Collected data entries –
___
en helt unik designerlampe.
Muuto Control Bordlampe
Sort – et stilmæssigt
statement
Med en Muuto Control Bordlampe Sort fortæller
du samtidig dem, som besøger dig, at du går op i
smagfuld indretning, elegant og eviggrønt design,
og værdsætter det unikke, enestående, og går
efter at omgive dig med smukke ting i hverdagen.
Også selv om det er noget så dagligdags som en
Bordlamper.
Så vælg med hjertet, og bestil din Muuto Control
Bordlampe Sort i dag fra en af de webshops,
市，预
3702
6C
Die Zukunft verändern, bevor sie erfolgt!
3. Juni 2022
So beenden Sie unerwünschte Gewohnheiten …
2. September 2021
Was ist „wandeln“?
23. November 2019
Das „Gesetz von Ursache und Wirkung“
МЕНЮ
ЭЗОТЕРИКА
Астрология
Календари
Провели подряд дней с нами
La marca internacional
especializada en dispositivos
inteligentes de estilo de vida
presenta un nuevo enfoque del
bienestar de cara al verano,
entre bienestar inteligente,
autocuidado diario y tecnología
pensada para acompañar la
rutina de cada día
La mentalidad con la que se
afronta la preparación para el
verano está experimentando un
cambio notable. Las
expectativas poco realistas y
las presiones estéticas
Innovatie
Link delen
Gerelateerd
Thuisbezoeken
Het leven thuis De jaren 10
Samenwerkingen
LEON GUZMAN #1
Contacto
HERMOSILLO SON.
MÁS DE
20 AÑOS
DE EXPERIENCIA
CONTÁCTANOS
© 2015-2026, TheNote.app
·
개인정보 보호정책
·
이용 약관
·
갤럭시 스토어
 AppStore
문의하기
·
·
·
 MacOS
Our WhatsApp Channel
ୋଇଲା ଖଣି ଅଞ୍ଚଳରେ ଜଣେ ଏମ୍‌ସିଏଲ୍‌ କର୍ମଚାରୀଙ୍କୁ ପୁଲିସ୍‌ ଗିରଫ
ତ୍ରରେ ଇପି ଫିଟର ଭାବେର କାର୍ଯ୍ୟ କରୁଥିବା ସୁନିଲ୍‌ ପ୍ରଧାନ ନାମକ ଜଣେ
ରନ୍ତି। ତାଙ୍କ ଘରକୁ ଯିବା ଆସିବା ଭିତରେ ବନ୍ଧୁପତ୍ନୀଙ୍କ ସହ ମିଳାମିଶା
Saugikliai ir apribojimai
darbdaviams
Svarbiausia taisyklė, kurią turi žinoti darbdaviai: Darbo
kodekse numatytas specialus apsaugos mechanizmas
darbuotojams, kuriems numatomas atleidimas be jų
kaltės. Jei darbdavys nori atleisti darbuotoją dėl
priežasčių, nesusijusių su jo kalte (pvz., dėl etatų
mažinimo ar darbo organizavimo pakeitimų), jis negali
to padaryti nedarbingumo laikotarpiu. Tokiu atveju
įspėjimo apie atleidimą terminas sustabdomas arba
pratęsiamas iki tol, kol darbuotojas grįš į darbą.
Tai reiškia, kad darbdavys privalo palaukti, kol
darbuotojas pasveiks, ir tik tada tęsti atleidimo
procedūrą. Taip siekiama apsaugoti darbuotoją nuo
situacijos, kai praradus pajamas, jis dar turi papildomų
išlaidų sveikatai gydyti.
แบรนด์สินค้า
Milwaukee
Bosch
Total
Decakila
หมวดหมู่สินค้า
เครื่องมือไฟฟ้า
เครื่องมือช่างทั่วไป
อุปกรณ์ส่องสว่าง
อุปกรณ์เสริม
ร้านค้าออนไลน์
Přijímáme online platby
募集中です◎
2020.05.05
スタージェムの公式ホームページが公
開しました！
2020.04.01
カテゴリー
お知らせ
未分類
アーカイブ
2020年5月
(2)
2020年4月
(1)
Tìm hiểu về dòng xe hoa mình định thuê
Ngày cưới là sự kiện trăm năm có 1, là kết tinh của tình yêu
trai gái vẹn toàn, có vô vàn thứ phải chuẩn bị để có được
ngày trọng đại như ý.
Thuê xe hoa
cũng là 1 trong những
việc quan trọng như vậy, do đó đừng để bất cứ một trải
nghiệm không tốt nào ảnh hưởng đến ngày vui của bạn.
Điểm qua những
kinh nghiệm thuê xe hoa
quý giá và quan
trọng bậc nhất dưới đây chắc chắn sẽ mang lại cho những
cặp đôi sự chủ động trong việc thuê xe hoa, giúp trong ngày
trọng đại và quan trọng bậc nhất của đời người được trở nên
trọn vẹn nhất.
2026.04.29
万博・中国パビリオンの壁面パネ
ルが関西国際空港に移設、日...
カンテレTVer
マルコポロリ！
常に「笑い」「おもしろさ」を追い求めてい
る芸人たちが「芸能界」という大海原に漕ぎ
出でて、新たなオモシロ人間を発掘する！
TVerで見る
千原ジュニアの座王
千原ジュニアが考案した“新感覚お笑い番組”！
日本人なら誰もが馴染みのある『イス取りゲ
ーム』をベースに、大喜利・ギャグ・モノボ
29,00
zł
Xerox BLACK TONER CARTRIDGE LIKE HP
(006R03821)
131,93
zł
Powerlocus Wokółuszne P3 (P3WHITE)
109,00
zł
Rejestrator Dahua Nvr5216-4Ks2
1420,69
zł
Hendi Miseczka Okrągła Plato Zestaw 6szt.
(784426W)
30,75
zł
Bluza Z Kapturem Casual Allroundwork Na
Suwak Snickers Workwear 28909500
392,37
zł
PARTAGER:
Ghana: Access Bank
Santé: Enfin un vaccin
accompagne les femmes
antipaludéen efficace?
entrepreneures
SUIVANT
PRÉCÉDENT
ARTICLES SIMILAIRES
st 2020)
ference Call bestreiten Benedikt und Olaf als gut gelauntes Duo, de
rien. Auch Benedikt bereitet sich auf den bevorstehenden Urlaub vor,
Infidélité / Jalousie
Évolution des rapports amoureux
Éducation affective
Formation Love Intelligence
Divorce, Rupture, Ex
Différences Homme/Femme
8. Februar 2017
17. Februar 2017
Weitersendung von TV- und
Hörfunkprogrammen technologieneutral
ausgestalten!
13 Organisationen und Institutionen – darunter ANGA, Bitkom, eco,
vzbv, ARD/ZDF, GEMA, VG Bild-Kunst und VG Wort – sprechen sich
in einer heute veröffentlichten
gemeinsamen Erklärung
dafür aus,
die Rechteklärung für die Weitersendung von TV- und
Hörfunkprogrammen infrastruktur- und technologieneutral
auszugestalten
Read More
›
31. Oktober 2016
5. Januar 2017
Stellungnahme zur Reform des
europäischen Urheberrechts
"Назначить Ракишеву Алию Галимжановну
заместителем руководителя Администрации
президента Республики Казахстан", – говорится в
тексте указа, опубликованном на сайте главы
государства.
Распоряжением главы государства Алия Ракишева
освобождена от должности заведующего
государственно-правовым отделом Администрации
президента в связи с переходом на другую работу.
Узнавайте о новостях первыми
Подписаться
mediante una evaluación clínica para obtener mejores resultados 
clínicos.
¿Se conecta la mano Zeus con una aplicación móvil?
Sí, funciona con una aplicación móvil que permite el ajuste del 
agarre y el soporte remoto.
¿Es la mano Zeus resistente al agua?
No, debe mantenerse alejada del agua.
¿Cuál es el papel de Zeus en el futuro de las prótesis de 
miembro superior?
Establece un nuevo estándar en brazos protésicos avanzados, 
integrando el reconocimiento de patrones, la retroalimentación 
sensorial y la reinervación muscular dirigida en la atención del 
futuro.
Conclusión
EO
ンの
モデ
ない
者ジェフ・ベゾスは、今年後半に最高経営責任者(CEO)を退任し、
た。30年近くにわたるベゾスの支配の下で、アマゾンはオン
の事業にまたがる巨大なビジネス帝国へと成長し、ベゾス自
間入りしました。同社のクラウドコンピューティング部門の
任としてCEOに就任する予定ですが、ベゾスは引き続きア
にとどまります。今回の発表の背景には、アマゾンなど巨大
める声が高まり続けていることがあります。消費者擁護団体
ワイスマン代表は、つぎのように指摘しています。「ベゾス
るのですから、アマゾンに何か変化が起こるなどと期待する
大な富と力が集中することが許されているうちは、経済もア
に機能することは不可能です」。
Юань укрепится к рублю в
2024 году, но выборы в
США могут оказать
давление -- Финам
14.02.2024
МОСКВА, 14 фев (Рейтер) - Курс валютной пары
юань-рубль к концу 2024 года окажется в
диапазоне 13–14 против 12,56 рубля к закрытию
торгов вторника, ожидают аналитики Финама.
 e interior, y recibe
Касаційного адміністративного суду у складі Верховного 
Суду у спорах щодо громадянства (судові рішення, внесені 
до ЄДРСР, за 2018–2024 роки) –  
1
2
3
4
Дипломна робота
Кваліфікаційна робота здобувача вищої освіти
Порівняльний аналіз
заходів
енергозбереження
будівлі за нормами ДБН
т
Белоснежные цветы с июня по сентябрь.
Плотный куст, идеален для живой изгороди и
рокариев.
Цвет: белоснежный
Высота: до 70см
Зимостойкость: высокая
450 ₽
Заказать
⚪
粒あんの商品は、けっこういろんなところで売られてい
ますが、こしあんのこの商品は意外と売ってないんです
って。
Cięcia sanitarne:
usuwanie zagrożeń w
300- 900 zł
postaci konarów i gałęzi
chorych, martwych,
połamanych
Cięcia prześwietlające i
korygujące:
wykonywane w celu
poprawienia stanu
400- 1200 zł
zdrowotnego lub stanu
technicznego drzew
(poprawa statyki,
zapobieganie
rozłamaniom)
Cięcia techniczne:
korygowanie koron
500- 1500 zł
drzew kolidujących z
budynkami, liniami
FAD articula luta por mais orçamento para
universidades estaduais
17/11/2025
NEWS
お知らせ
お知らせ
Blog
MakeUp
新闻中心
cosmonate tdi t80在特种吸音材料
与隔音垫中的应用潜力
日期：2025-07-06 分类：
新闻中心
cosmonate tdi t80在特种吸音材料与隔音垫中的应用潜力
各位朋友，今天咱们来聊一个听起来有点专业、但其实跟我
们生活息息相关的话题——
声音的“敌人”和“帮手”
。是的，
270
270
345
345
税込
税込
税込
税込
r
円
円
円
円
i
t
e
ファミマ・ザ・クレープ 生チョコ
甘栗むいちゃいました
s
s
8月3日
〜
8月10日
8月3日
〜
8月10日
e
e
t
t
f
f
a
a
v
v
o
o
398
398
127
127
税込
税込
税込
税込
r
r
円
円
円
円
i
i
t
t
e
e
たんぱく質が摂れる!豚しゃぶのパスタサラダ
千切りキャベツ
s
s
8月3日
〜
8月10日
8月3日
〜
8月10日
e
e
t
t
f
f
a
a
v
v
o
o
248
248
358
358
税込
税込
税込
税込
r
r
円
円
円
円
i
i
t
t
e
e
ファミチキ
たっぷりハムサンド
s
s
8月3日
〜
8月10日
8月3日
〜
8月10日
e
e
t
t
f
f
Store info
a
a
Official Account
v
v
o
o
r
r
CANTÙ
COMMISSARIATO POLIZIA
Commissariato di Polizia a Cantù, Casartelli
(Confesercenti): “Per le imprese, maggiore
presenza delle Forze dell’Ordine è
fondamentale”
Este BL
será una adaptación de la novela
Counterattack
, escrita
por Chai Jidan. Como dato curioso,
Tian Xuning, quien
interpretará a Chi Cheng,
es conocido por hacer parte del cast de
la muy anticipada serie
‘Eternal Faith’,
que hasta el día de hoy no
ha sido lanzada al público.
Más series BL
___
INSTRUCTIONS TO FOLLOW – Please copy the rows word for word, from the first row through the line containing "inteligentes de estilo de vida", including both ends.

COMPLETED EXERCISE –
en helt unik designerlampe.
Muuto Control Bordlampe
Sort – et stilmæssigt
statement
Med en Muuto Control Bordlampe Sort fortæller
du samtidig dem, som besøger dig, at du går op i
smagfuld indretning, elegant og eviggrønt design,
og værdsætter det unikke, enestående, og går
efter at omgive dig med smukke ting i hverdagen.
Også selv om det er noget så dagligdags som en
Bordlamper.
Så vælg med hjertet, og bestil din Muuto Control
Bordlampe Sort i dag fra en af de webshops,
市，预
3702
6C
Die Zukunft verändern, bevor sie erfolgt!
3. Juni 2022
So beenden Sie unerwünschte Gewohnheiten …
2. September 2021
Was ist „wandeln“?
23. November 2019
Das „Gesetz von Ursache und Wirkung“
МЕНЮ
ЭЗОТЕРИКА
Астрология
Календари
Провели подряд дней с нами
La marca internacional
especializada en dispositivos
inteligentes de estilo de vida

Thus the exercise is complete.